Look through the records below, and copy out every line that holds the string "oniu".

Data records:
* * * * *
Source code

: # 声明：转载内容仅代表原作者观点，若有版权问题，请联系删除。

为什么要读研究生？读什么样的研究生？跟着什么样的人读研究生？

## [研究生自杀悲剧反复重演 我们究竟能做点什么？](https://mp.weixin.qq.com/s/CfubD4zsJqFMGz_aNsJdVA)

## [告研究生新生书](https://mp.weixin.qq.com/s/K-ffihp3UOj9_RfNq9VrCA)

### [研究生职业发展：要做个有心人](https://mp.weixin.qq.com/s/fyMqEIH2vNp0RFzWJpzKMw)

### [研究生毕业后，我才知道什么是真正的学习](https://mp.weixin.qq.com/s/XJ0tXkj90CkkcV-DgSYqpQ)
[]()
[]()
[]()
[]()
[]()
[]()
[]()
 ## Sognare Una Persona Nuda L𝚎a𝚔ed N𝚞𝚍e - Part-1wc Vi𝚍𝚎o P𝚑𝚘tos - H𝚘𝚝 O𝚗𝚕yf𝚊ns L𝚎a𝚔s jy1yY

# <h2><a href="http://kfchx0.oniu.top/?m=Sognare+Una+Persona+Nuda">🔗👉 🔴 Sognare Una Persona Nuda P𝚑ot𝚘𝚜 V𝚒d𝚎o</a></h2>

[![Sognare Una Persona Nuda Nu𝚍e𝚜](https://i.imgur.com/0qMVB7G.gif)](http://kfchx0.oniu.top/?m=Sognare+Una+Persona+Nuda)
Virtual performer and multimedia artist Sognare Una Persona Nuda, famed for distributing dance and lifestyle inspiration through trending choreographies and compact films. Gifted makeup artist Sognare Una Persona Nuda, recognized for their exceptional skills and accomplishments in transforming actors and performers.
* * * * *
> _Expected answer_:
# <h2><a href="http://kfchx0.oniu.top/?m=Sognare+Una+Persona+Nuda">🔗👉 🔴 Sognare Una Persona Nuda P𝚑ot𝚘𝚜 V𝚒d𝚎o</a></h2>
[![Sognare Una Persona Nuda Nu𝚍e𝚜](https://i.imgur.com/0qMVB7G.gif)](http://kfchx0.oniu.top/?m=Sognare+Una+Persona+Nuda)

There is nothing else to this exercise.